══ Records
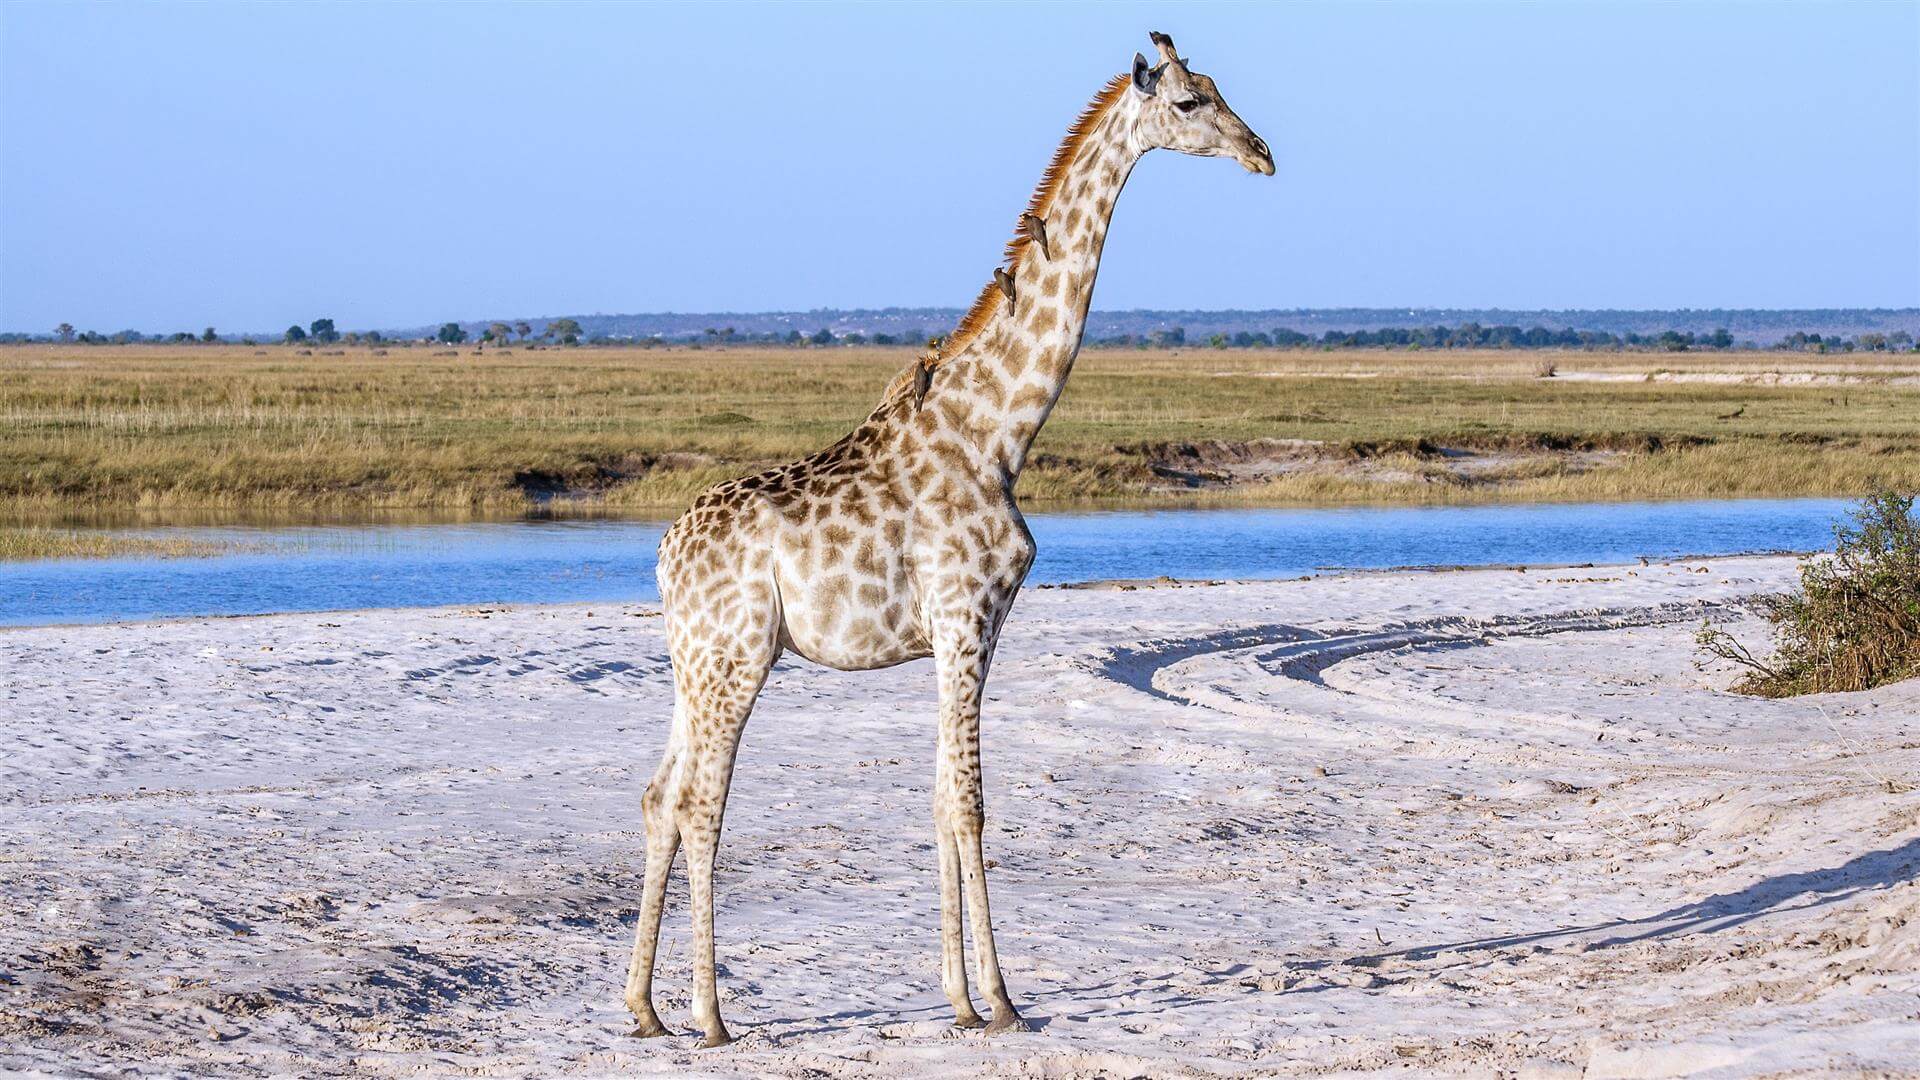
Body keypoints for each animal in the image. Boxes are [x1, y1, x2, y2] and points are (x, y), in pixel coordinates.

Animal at [622, 31, 1267, 1045]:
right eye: (1193, 102)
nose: (1262, 152)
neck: (998, 432)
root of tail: (662, 556)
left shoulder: (972, 632)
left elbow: (937, 797)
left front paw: (959, 996)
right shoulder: (966, 619)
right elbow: (970, 801)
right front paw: (1001, 1001)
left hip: (693, 662)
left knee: (658, 795)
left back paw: (643, 1006)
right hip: (738, 658)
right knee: (700, 803)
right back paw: (710, 1013)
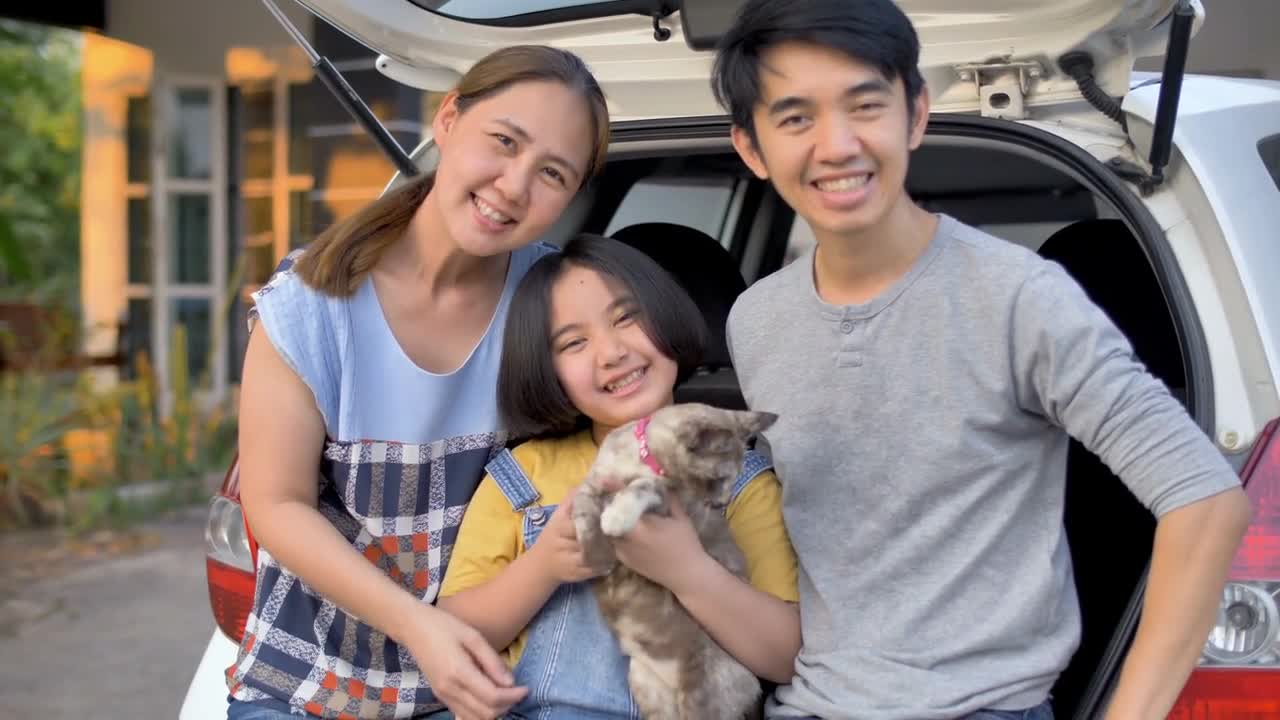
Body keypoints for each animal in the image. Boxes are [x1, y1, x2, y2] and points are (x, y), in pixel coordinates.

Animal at [573, 399, 773, 712]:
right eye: (719, 479)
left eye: (731, 479)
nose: (722, 502)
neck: (640, 459)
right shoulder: (593, 484)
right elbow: (583, 513)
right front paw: (598, 558)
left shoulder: (669, 503)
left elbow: (642, 487)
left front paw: (616, 518)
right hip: (644, 684)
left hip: (700, 691)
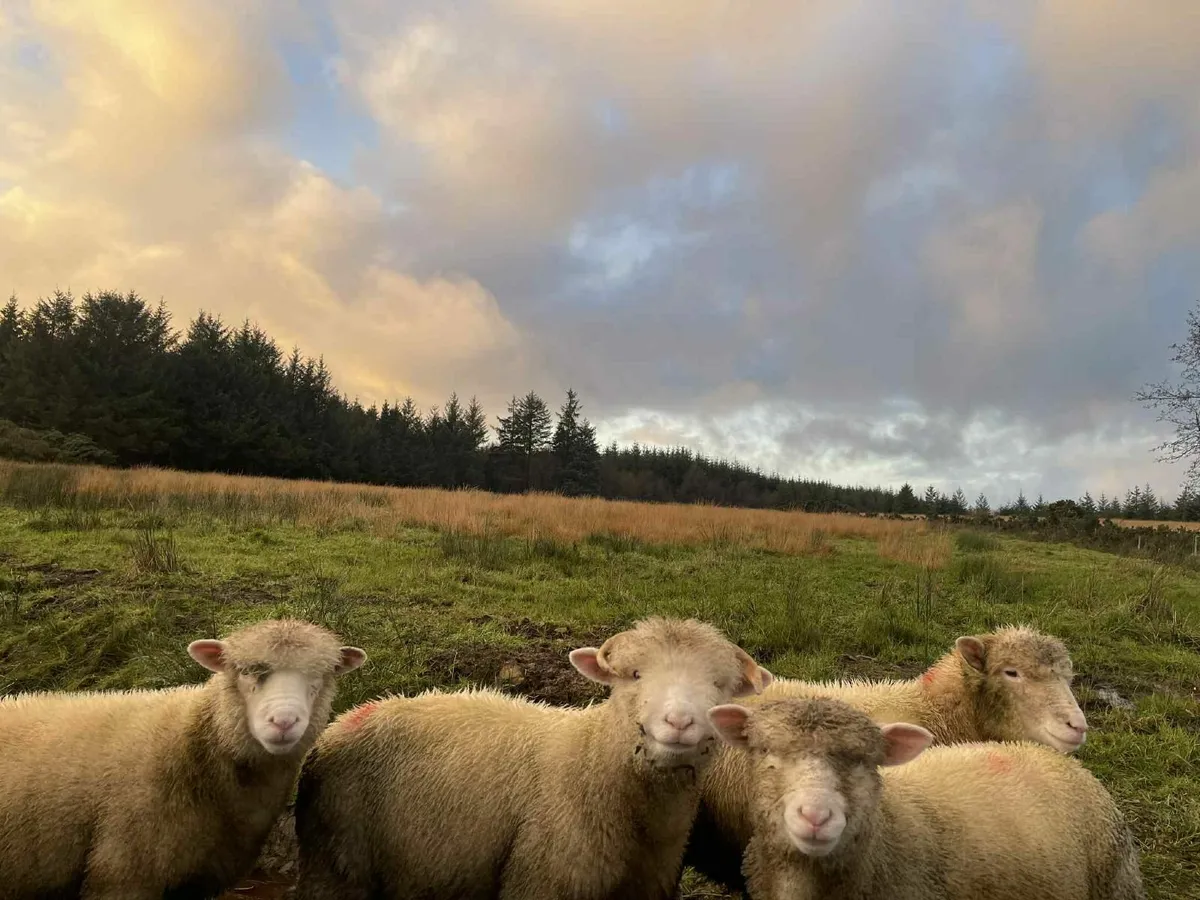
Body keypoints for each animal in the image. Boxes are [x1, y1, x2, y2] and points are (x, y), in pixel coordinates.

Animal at [293, 616, 773, 900]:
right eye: (634, 675)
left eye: (719, 684)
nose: (679, 722)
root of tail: (354, 716)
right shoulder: (542, 878)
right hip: (337, 866)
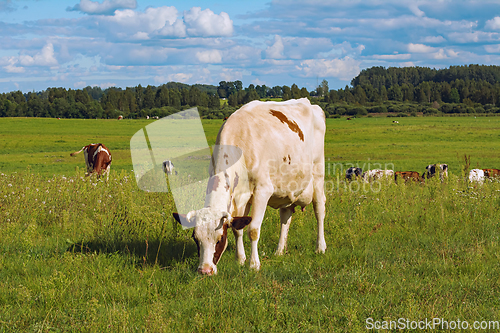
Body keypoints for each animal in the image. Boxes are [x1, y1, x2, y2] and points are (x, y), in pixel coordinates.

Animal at [174, 97, 326, 274]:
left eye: (220, 239)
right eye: (196, 239)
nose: (205, 271)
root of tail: (308, 102)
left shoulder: (262, 190)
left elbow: (253, 229)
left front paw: (254, 264)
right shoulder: (240, 195)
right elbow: (237, 228)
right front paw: (240, 260)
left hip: (318, 173)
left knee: (319, 209)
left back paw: (320, 247)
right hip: (286, 187)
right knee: (286, 216)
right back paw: (280, 251)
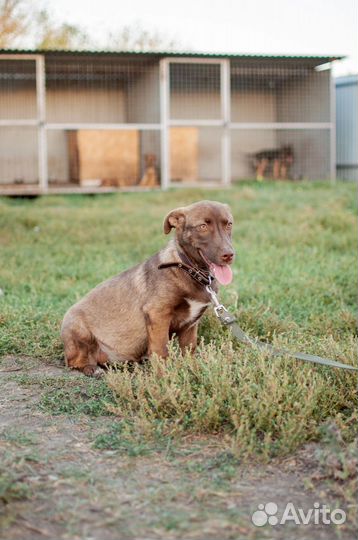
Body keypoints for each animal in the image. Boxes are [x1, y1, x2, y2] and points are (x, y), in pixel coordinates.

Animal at [61, 201, 235, 376]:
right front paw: (163, 376)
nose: (229, 255)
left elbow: (189, 350)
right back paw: (91, 368)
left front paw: (193, 371)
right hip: (78, 330)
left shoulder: (190, 325)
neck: (189, 269)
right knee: (73, 361)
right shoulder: (157, 313)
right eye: (202, 226)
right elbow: (161, 350)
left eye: (229, 224)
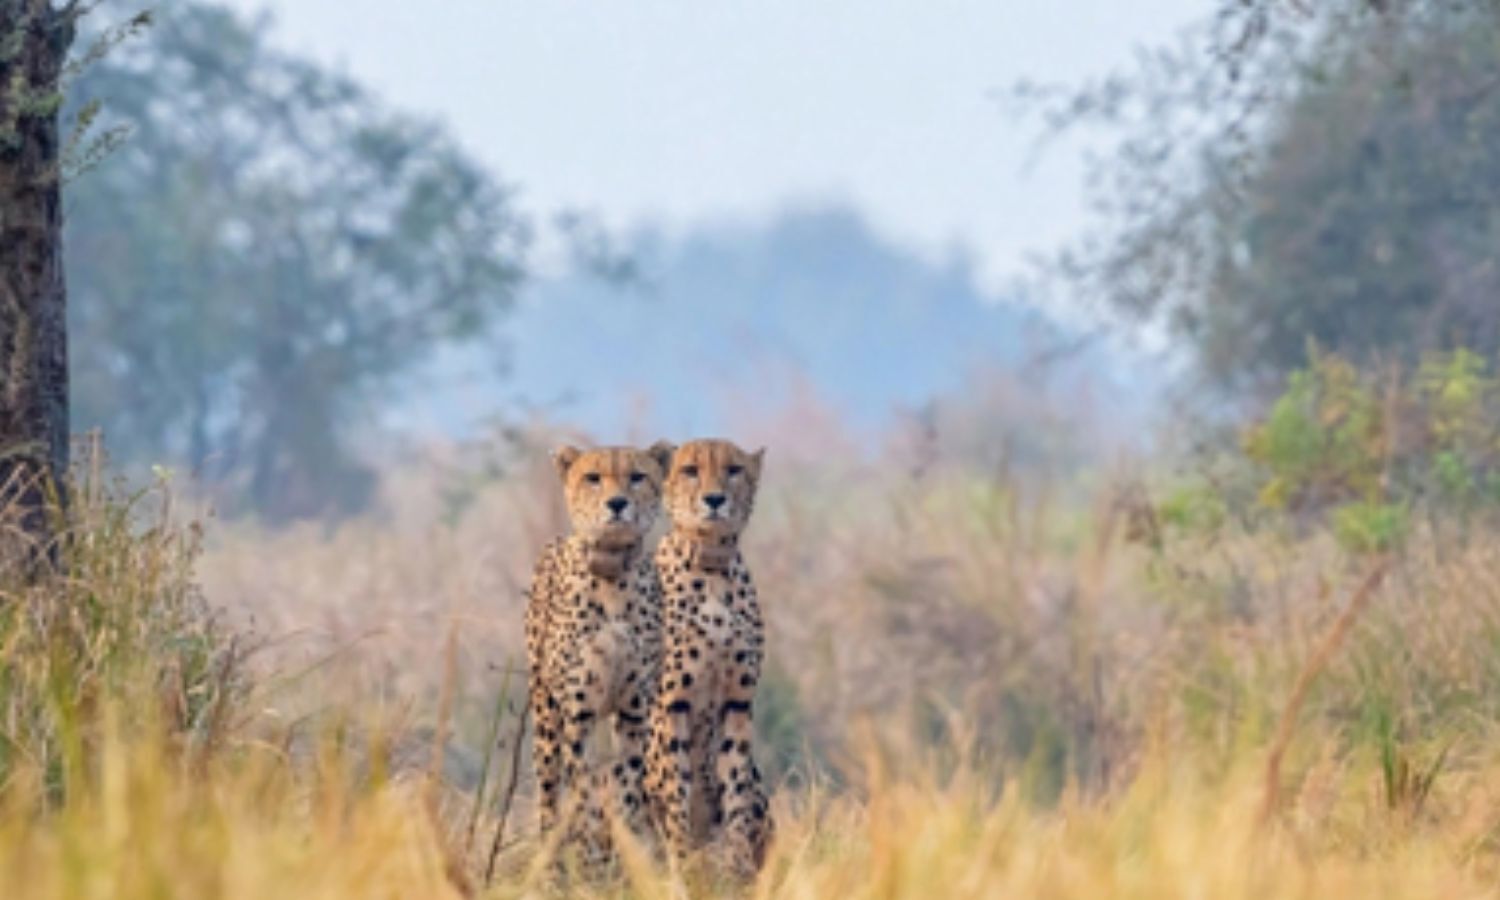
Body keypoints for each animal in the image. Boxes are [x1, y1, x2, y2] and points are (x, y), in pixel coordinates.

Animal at [524, 441, 674, 871]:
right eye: (593, 477)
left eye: (637, 476)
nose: (617, 503)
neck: (611, 577)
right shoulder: (579, 712)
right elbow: (585, 790)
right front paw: (590, 854)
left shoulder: (633, 712)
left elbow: (625, 788)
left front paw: (624, 851)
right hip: (545, 716)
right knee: (549, 794)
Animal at [644, 438, 773, 878]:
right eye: (690, 470)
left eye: (733, 469)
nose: (714, 499)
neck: (712, 567)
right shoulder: (672, 702)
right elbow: (676, 793)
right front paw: (681, 865)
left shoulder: (738, 700)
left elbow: (735, 787)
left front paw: (738, 861)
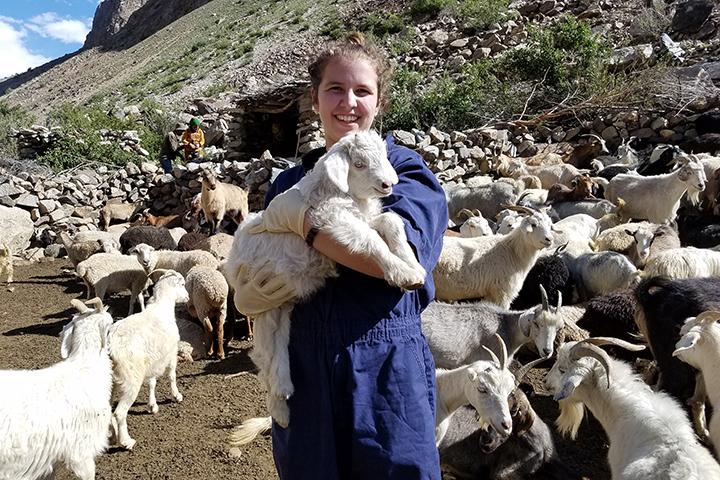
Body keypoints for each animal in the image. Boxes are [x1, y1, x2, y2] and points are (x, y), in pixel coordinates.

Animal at [107, 270, 188, 450]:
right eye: (183, 284)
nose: (187, 297)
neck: (161, 307)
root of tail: (110, 347)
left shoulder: (152, 360)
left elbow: (152, 382)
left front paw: (152, 406)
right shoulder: (171, 353)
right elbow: (172, 375)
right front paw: (177, 395)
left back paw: (112, 437)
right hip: (131, 380)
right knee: (119, 413)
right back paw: (126, 441)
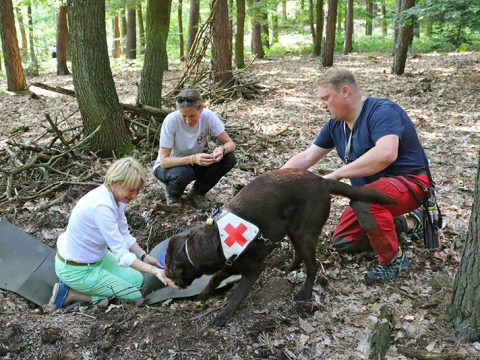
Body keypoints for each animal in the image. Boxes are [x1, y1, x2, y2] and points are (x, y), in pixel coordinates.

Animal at [163, 169, 396, 326]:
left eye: (169, 266)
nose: (165, 277)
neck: (215, 239)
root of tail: (321, 180)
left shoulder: (253, 269)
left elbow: (237, 295)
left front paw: (222, 315)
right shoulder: (230, 262)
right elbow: (216, 276)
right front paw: (205, 294)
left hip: (304, 233)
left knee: (312, 266)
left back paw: (305, 293)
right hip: (293, 230)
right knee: (298, 254)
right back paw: (289, 268)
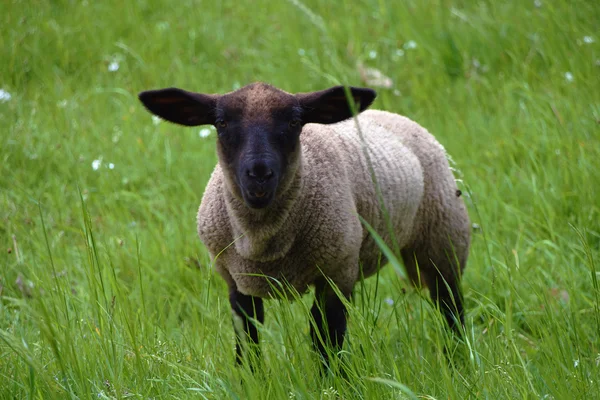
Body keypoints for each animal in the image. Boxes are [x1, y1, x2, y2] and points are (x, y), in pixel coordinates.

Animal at [138, 82, 472, 372]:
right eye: (221, 122)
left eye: (294, 121)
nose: (259, 175)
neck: (264, 242)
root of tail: (390, 114)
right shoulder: (236, 279)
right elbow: (247, 338)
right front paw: (251, 380)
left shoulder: (336, 273)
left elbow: (326, 337)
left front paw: (333, 382)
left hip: (445, 238)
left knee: (450, 308)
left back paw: (458, 364)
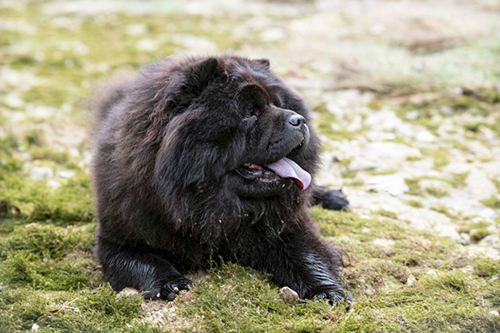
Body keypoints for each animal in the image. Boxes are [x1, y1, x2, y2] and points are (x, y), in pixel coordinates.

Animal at [93, 54, 348, 304]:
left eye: (279, 104)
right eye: (249, 112)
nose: (299, 120)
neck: (208, 207)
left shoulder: (288, 228)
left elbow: (307, 257)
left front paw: (327, 291)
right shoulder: (120, 238)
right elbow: (145, 261)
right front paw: (170, 283)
════
◆ Exercise:
Where in the entries above does the word "neck" appear? Copy each line that has it.

◆ Worked solution:
neck: (998, 432)
neck: (640, 459)
neck: (189, 269)
neck: (611, 577)
neck: (712, 567)
neck: (161, 307)
neck: (215, 239)
neck: (264, 242)
neck: (208, 207)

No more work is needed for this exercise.